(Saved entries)
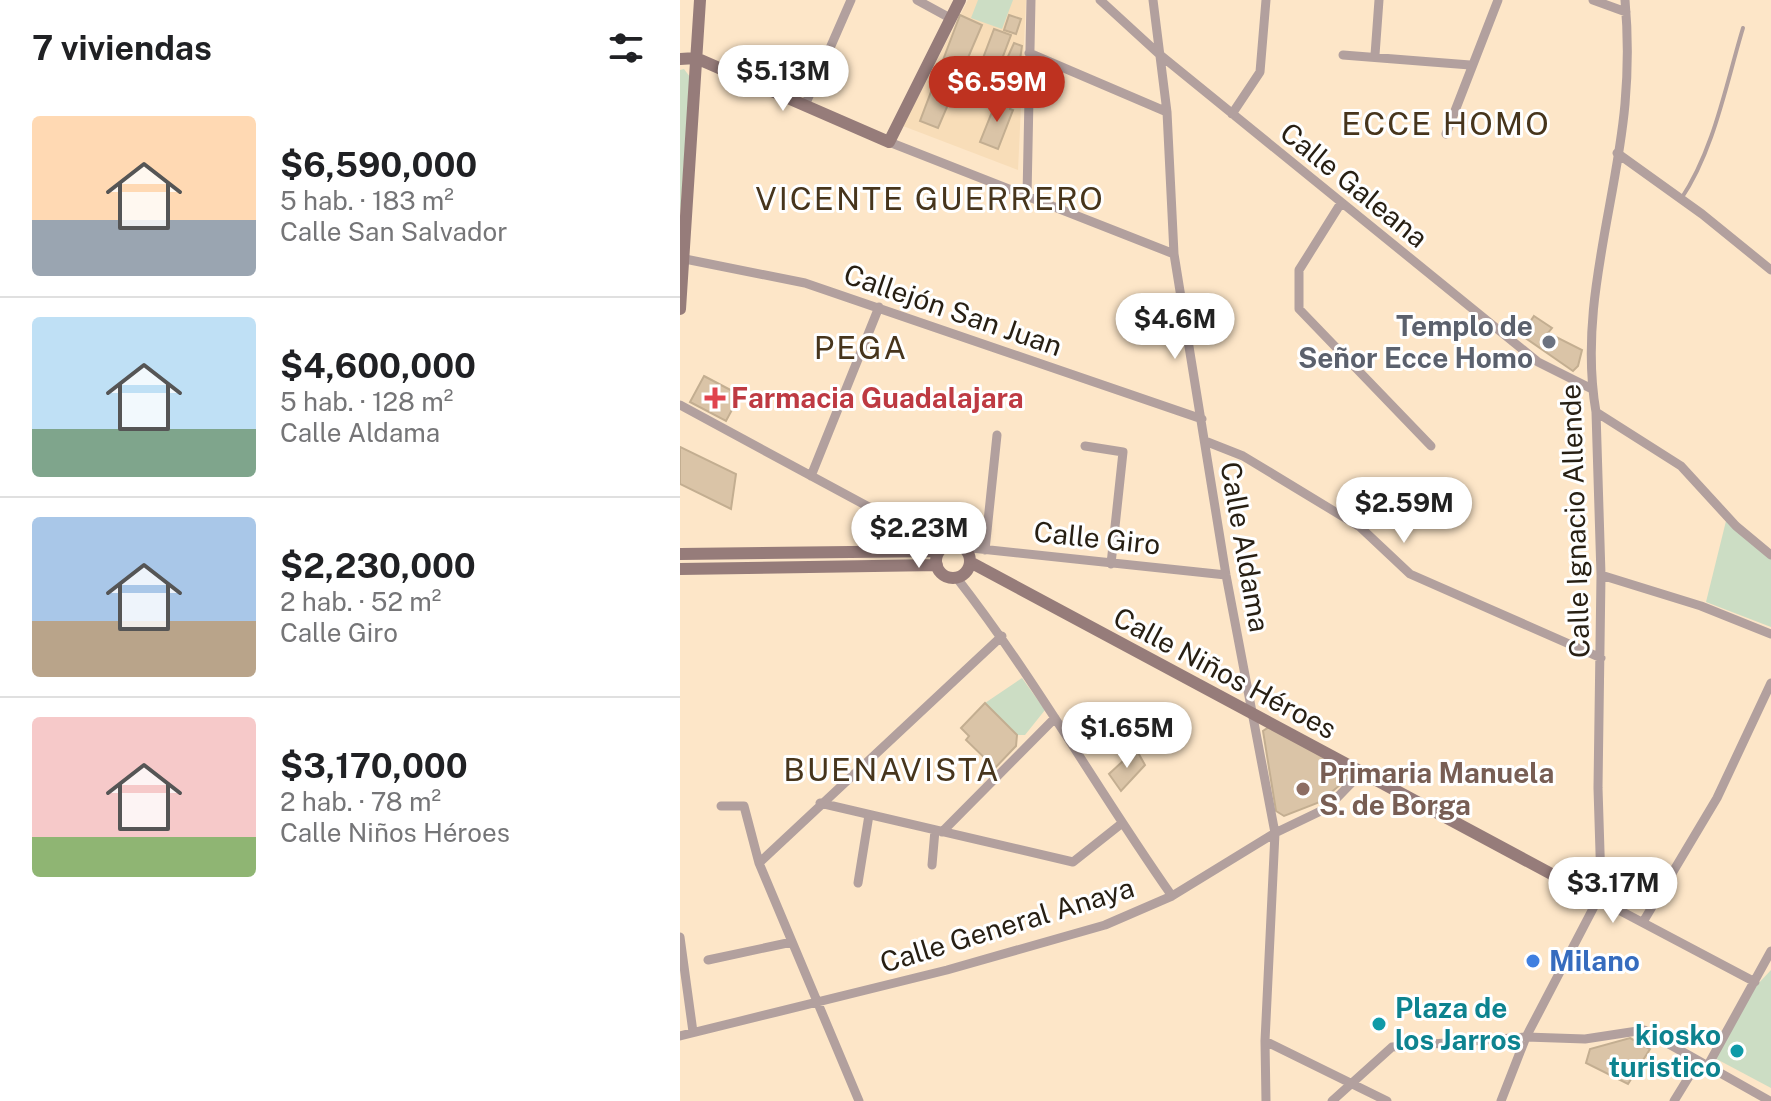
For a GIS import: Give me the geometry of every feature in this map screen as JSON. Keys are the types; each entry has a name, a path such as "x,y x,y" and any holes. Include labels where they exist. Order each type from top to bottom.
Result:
{"street":[{"path":"680,309 700,0"},
{"path":"806,103 851,0"},
{"path":"917,0 950,18"},
{"path":"889,142 960,0"},
{"path":"1027,196 1031,0"},
{"name":"Calle Galeana","path":"1100,0 1159,54 1538,362 1592,389"},
{"name":"Calle Aldama","path":"1153,0 1167,112 1174,254 1226,575 1275,833 1265,1041 1266,1101"},
{"path":"1232,114 1260,72 1266,0"},
{"path":"1375,55 1379,0"},
{"path":"1446,134 1470,65 1498,0"},
{"path":"1593,0 1626,12"},
{"name":"Calle Ignacio Allende","path":"1598,899 1601,575 1596,412 1592,389 1595,283 1625,103 1625,0"},
{"path":"1029,53 1167,112"},
{"path":"1343,55 1375,55 1470,65"},
{"path":"680,59 696,58 806,103 889,142 1174,254"},
{"path":"1617,153 1771,270"},
{"path":"1341,203 1299,270 1299,309 1431,446"},
{"name":"Callejón San Juan","path":"685,259 805,283 1202,419"},
{"path":"811,476 879,307"},
{"path":"680,405 941,549"},
{"path":"1596,412 1681,466 1736,526 1771,555"},
{"path":"985,550 997,435"},
{"path":"1205,441 1243,456 1360,527 1410,574 1601,658"},
{"path":"1085,446 1123,452 1111,564"},
{"path":"680,554 941,549 953,544 962,547 970,562 965,572 956,577 946,576 937,565"},
{"name":"Calle Giro","path":"962,547 1226,575"},
{"path":"937,565 941,549"},
{"name":"Calle Niños Héroes","path":"970,562 1755,982"},
{"path":"680,569 937,565"},
{"path":"1601,575 1701,606 1771,634"},
{"path":"956,577 1002,636 1121,824 1172,896"},
{"path":"759,863 1002,636"},
{"path":"1643,922 1717,798 1771,683"},
{"path":"932,865 938,831 1055,718"},
{"name":"Calle General Anaya","path":"680,1036 947,970 1105,925 1172,896 1275,833 1327,808 1361,773"},
{"path":"820,803 1073,862 1121,824"},
{"path":"721,806 744,806 759,863 859,1101"},
{"path":"858,883 869,815"},
{"path":"1501,1101 1526,1037 1598,899"},
{"path":"680,937 693,1032"},
{"path":"708,960 792,942"},
{"path":"1674,1101 1703,1064 1767,964 1771,951"},
{"path":"1332,1101 1392,1047 1526,1037 1585,1039 1644,1030 1770,1101"},
{"path":"1265,1041 1352,1081 1387,1101"}],"lane":[{"path":"1681,199 1692,183 1718,114 1743,28"}],"shaded area":[{"path":"968,0 1026,0 1018,170 903,126"}],"green space":[{"path":"978,0 1013,0 1002,29 971,18"},
{"path":"684,69 690,77 680,217 680,70"},
{"path":"1726,521 1771,558 1771,627 1706,602"},
{"path":"1022,678 1045,710 1025,735 1017,735 985,703"},
{"path":"1771,970 1771,1088 1709,1055 1756,986"}],"building":[{"path":"960,15 982,25 938,128 920,121"},
{"path":"1009,15 1021,19 1016,34 1004,30"},
{"path":"994,29 1011,35 988,96 971,90"},
{"path":"1014,43 1022,46 1019,67 1006,61"},
{"path":"998,97 1012,103 1010,109 1013,110 998,149 980,142"},
{"name":"Templo de Señor Ecce Homo","path":"1534,316 1552,328 1548,333 1582,350 1578,366 1573,371 1521,335"},
{"name":"Farmacia Guadalajara","path":"704,376 740,395 726,421 690,402"},
{"path":"680,447 736,474 731,509 680,484"},
{"path":"985,703 1017,735 1016,746 995,768 966,740 969,736 961,728"},
{"path":"1269,727 1354,773 1320,802 1284,816 1276,811 1263,731"},
{"path":"1136,749 1145,765 1121,791 1109,774"},
{"path":"1630,1038 1650,1049 1628,1084 1586,1063 1590,1049"}],"place":[{"name":"Templo de Señor Ecce Homo","path":"1549,342"},
{"name":"Farmacia Guadalajara","path":"715,398"},
{"name":"Primaria Manuela S. de Borga","path":"1303,789"},
{"name":"Milano","path":"1533,961"},
{"name":"Plaza de los Jarros","path":"1379,1024"},
{"name":"kiosko turistico","path":"1737,1051"}],"district":[{"name":"ECCE HOMO","path":"1446,124"},
{"name":"VICENTE GUERRERO","path":"930,199"},
{"name":"PEGA","path":"861,348"},
{"name":"BUENAVISTA","path":"892,770"}]}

> **What to do**: Your copy should hold each line above exactly and no pictures at all.

> **Problem solution**:
For a GIS import: Give me the geometry of every feature in this map screen as JSON. Keys are the types; each entry has a name, a path such as "x,y x,y" and any holes. Include labels where they exist. Order each type from top to bottom.
Result:
{"street":[{"path":"680,309 700,0"},
{"path":"806,103 851,0"},
{"path":"917,0 950,18"},
{"path":"889,142 960,0"},
{"path":"1027,196 1031,0"},
{"name":"Calle Galeana","path":"1100,0 1159,54 1538,362 1592,389"},
{"name":"Calle Aldama","path":"1153,0 1167,112 1174,254 1226,575 1275,833 1265,1041 1266,1101"},
{"path":"1232,114 1260,72 1266,0"},
{"path":"1375,55 1379,0"},
{"path":"1446,134 1470,65 1498,0"},
{"path":"1593,0 1626,12"},
{"name":"Calle Ignacio Allende","path":"1598,899 1601,575 1596,412 1592,389 1595,283 1625,103 1625,0"},
{"path":"1029,53 1167,112"},
{"path":"1343,55 1375,55 1470,65"},
{"path":"680,59 696,58 806,103 889,142 1174,254"},
{"path":"1617,153 1771,270"},
{"path":"1341,203 1299,270 1299,309 1431,446"},
{"name":"Callejón San Juan","path":"685,259 805,283 1202,419"},
{"path":"811,476 879,307"},
{"path":"680,405 941,549"},
{"path":"1596,412 1681,466 1736,526 1771,555"},
{"path":"985,550 997,435"},
{"path":"1205,441 1243,456 1360,527 1410,574 1601,658"},
{"path":"1085,446 1123,452 1111,564"},
{"path":"680,554 941,549 953,544 962,547 970,562 965,572 956,577 946,576 937,565"},
{"name":"Calle Giro","path":"962,547 1226,575"},
{"path":"937,565 941,549"},
{"name":"Calle Niños Héroes","path":"970,562 1755,982"},
{"path":"680,569 937,565"},
{"path":"1601,575 1701,606 1771,634"},
{"path":"956,577 1002,636 1121,824 1172,896"},
{"path":"759,863 1002,636"},
{"path":"1643,922 1717,798 1771,683"},
{"path":"932,865 938,831 1055,718"},
{"name":"Calle General Anaya","path":"680,1036 947,970 1105,925 1172,896 1275,833 1327,808 1361,773"},
{"path":"820,803 1073,862 1121,824"},
{"path":"721,806 744,806 759,863 859,1101"},
{"path":"858,883 869,815"},
{"path":"1501,1101 1526,1037 1598,899"},
{"path":"680,937 693,1032"},
{"path":"708,960 792,942"},
{"path":"1674,1101 1703,1064 1767,964 1771,951"},
{"path":"1332,1101 1392,1047 1526,1037 1585,1039 1644,1030 1770,1101"},
{"path":"1265,1041 1352,1081 1387,1101"}],"lane":[{"path":"1681,199 1692,183 1718,114 1743,28"}],"shaded area":[{"path":"968,0 1026,0 1018,170 903,126"}],"green space":[{"path":"978,0 1013,0 1002,29 971,18"},
{"path":"684,69 690,77 680,217 680,70"},
{"path":"1726,521 1771,558 1771,627 1706,602"},
{"path":"1022,678 1045,710 1025,735 1017,735 985,703"},
{"path":"1771,970 1771,1088 1709,1055 1756,986"}],"building":[{"path":"960,15 982,25 938,128 920,121"},
{"path":"1009,15 1021,19 1016,34 1004,30"},
{"path":"994,29 1011,35 988,96 971,90"},
{"path":"1014,43 1022,46 1019,67 1006,61"},
{"path":"998,97 1012,103 1010,109 1013,110 998,149 980,142"},
{"name":"Templo de Señor Ecce Homo","path":"1534,316 1552,328 1548,333 1582,350 1578,366 1573,371 1521,335"},
{"name":"Farmacia Guadalajara","path":"704,376 740,395 726,421 690,402"},
{"path":"680,447 736,474 731,509 680,484"},
{"path":"985,703 1017,735 1016,746 995,768 966,740 969,736 961,728"},
{"path":"1269,727 1354,773 1320,802 1284,816 1276,811 1263,731"},
{"path":"1136,749 1145,765 1121,791 1109,774"},
{"path":"1630,1038 1650,1049 1628,1084 1586,1063 1590,1049"}],"place":[{"name":"Templo de Señor Ecce Homo","path":"1549,342"},
{"name":"Farmacia Guadalajara","path":"715,398"},
{"name":"Primaria Manuela S. de Borga","path":"1303,789"},
{"name":"Milano","path":"1533,961"},
{"name":"Plaza de los Jarros","path":"1379,1024"},
{"name":"kiosko turistico","path":"1737,1051"}],"district":[{"name":"ECCE HOMO","path":"1446,124"},
{"name":"VICENTE GUERRERO","path":"930,199"},
{"name":"PEGA","path":"861,348"},
{"name":"BUENAVISTA","path":"892,770"}]}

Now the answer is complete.